On June 10th, President al-Abadi announces that the Iraqi Army have lost the "First Battle of Basra" after troops began to pull out of the city in the early hours. Subsequently, Hussein announced that Abu Al Khasib was no longer the capital-in-exile and that most offices would be moved back to Basra by the end of the month. Throughout the day, Iraqi forces are pushed five miles away from Basra. This sudden burst of morale among Hussein loyalists is driven by the fact that al-Qurati's loyalists are advancing north. On June 13th, the Battle of Faw ensues as al-Qurati launches an assault on the city to capture Hussein's last coastal holding. In just the one day, most of Faw falls to al-Qurati's faction. The situation deteriorates.

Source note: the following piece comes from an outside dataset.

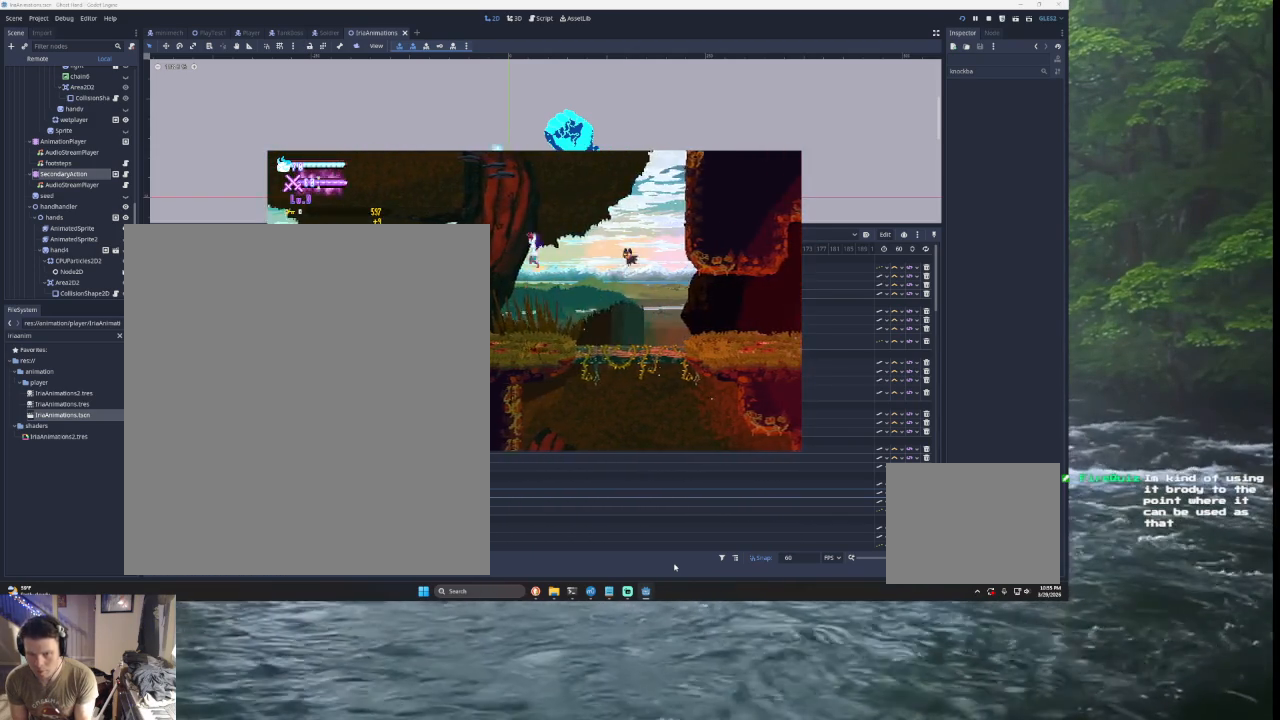
{"buttons": [], "left_stick": "down-left", "right_stick": "center", "events": [[200, "left_stick", "up-left"], [267, "L2", "down"], [300, "SQUARE", "down"], [367, "left_stick", "left"], [433, "SQUARE", "up"], [467, "L2", "up"], [467, "TRIANGLE", "up"], [500, "left_stick", "down-left"]]}
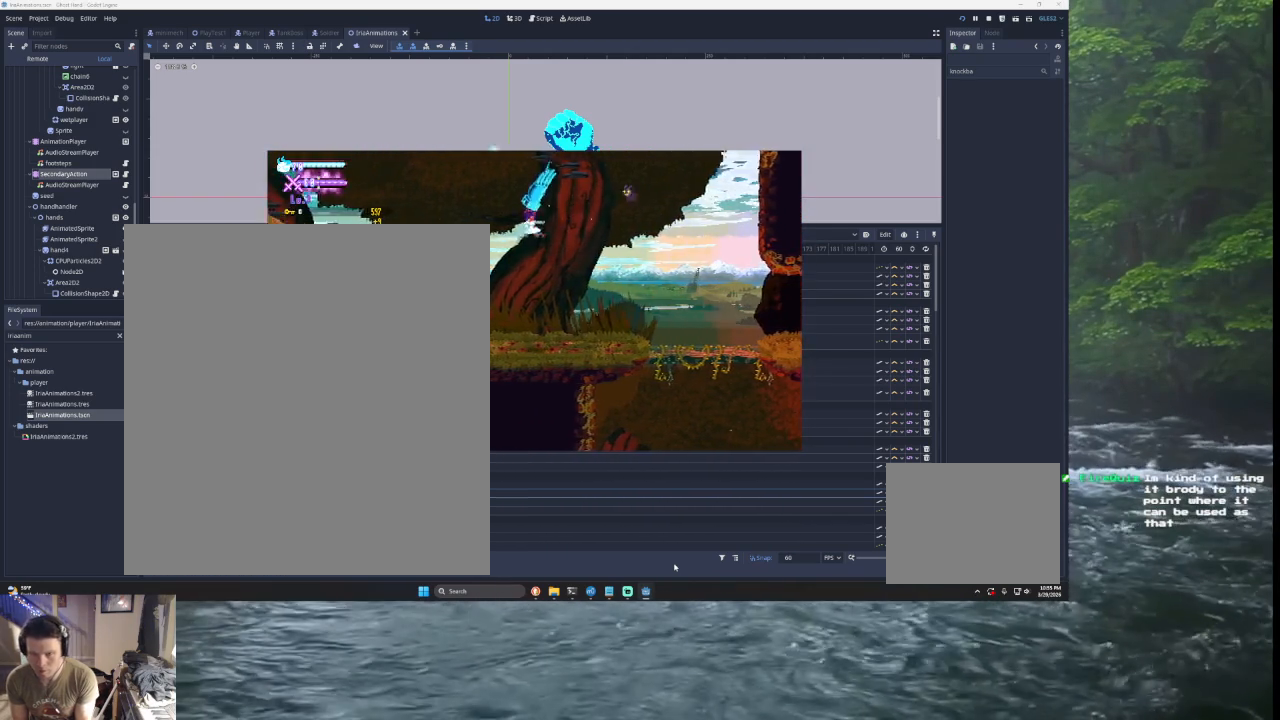
{"buttons": [], "left_stick": "center", "right_stick": "center", "events": [[300, "left_stick", "center"]]}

Meanwhile, Hussein declares a turning point in the war, and announces claims to land in Saudi Arabia! These claims extend as far south as Jubail and as far west as Sakaka. al-Qurati denounces these claims as "childish antics" and an "ISIS-like approach to independence". On June 16th, Hussein loyalists manage to reclaim the city center of Faw, but renewed American shelling on the city is quickly draining resources, allowing al-Qurati to get the upper hand. The following day, the city center is completely destroyed as Hussein forces battle to retake the rest of the city. Not long after, President al-Abadi sets a date for a landing in Southern Iraq; June 22nd.
The landing at Umm Qasr takes place, and is largely successful, bringing much of the city itself under American control and forcing al-Qurati's administration to evacuate to nearby Zubayr. That same day, the Karbala massacre occurs, as URIM supporters carry out the murders of 81 people in Karbala city centre and injure 127 more in a bombing. President al-Abadi declares that urgent action is required to stop the URIM expanding north again. Hussein warns him that the URIM will become reality, whether or not through war.
As of June 28th 2015, a renewed assault in Kuwait is planned, al-Qurati loyalists have seized almost all of the coastline, Baghdad is cooperating with Washington for a landing in Southern Iraq, with the (rumored) help of Saudi Arabia and Iran, and Faw is embroiled in an extremely destructive battle.